## Modification records
• • • • •
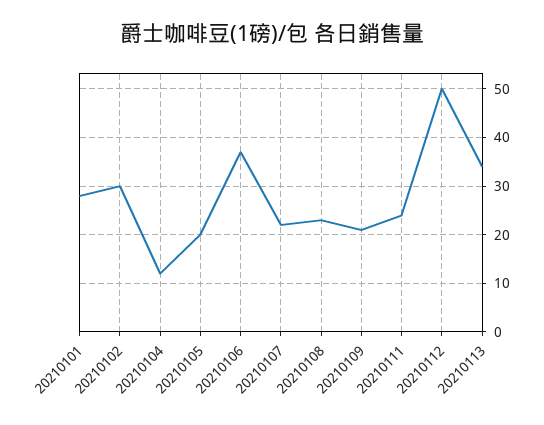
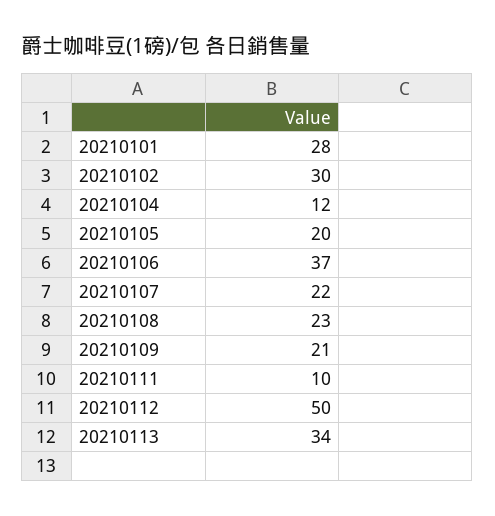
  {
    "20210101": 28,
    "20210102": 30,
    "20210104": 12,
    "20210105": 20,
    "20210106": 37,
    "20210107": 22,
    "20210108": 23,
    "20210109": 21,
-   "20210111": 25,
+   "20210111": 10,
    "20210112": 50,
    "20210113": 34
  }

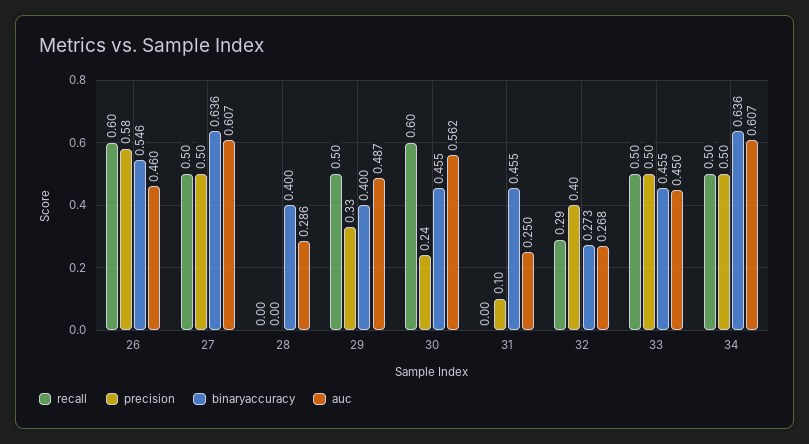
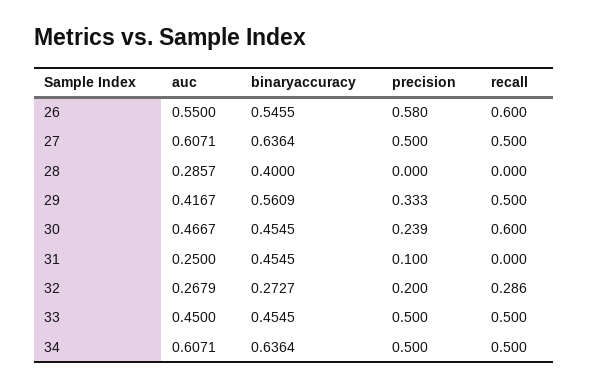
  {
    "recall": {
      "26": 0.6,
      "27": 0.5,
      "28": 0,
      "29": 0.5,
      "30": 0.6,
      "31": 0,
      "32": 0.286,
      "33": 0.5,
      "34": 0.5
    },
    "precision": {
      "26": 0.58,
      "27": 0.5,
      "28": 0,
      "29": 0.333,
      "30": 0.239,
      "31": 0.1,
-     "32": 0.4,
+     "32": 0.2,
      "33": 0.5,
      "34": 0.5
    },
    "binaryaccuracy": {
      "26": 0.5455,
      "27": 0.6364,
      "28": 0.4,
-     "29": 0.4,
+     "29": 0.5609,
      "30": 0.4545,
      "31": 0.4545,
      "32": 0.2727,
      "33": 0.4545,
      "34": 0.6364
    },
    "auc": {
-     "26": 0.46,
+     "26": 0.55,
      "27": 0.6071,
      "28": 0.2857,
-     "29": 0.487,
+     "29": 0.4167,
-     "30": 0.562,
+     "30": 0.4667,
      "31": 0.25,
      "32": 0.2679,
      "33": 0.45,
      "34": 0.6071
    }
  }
• • • • •
## WORK INSTRUCTION
Go through the entries above and write them out again exactly, images left behind.

## RESPONSE TO THE EXERCISE
  {
    "20210101": 28,
    "20210102": 30,
    "20210104": 12,
    "20210105": 20,
    "20210106": 37,
    "20210107": 22,
    "20210108": 23,
    "20210109": 21,
-   "20210111": 25,
+   "20210111": 10,
    "20210112": 50,
    "20210113": 34
  }

  {
    "recall": {
      "26": 0.6,
      "27": 0.5,
      "28": 0,
      "29": 0.5,
      "30": 0.6,
      "31": 0,
      "32": 0.286,
      "33": 0.5,
      "34": 0.5
    },
    "precision": {
      "26": 0.58,
      "27": 0.5,
      "28": 0,
      "29": 0.333,
      "30": 0.239,
      "31": 0.1,
-     "32": 0.4,
+     "32": 0.2,
      "33": 0.5,
      "34": 0.5
    },
    "binaryaccuracy": {
      "26": 0.5455,
      "27": 0.6364,
      "28": 0.4,
-     "29": 0.4,
+     "29": 0.5609,
      "30": 0.4545,
      "31": 0.4545,
      "32": 0.2727,
      "33": 0.4545,
      "34": 0.6364
    },
    "auc": {
-     "26": 0.46,
+     "26": 0.55,
      "27": 0.6071,
      "28": 0.2857,
-     "29": 0.487,
+     "29": 0.4167,
-     "30": 0.562,
+     "30": 0.4667,
      "31": 0.25,
      "32": 0.2679,
      "33": 0.45,
      "34": 0.6071
    }
  }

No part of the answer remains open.